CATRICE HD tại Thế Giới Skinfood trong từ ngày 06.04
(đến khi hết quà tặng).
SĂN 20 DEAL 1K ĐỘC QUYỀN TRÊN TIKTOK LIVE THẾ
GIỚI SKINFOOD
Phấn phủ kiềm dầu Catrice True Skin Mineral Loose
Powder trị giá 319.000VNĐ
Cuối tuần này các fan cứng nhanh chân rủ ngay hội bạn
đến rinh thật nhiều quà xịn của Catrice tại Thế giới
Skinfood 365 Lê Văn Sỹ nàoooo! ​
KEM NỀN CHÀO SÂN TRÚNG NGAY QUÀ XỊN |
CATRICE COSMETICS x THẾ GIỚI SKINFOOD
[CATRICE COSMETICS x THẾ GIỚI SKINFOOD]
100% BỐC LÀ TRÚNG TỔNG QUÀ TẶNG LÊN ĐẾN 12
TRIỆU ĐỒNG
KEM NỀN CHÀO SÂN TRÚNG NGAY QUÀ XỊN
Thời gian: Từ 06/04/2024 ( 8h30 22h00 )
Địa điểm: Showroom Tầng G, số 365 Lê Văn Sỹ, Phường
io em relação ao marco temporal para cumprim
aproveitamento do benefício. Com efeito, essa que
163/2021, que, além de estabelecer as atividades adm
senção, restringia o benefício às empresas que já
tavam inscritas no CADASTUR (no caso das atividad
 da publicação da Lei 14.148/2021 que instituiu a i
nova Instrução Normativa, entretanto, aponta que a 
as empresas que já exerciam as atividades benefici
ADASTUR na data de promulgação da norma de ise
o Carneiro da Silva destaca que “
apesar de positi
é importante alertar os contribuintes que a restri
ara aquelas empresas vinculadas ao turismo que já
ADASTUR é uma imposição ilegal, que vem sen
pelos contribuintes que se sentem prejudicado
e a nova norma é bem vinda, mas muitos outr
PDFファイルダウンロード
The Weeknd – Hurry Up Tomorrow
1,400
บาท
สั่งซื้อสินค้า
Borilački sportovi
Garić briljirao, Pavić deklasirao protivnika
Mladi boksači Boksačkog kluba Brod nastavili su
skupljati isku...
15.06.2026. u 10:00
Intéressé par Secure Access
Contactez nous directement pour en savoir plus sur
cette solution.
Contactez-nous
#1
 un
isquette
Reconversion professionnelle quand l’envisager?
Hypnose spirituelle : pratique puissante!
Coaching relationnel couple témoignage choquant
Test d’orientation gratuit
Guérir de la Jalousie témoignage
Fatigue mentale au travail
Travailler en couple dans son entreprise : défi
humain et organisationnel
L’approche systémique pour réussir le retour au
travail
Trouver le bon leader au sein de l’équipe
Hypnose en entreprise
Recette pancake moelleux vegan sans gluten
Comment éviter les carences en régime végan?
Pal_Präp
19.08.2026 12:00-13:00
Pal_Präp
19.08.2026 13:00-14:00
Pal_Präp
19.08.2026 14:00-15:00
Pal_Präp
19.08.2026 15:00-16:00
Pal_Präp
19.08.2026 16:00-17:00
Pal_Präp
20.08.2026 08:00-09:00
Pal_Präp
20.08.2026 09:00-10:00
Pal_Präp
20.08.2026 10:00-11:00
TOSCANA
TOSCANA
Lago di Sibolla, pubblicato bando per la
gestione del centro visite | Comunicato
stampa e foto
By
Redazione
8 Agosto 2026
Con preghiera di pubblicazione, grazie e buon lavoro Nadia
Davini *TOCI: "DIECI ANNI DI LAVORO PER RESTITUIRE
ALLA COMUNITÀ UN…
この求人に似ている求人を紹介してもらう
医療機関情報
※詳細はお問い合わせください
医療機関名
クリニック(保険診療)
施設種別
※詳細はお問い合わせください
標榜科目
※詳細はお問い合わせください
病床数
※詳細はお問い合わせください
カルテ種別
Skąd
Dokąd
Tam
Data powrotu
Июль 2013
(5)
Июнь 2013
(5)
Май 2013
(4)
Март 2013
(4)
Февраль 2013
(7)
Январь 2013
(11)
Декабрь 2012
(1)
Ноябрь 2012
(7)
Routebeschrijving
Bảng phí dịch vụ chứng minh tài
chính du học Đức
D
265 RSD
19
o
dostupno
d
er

-- TASK BRIEF --
Report each line of the data that includes the string "témoignage".

-- ANSWER TO THE EXERCISE --
Coaching relationnel couple témoignage choquant
Guérir de la Jalousie témoignage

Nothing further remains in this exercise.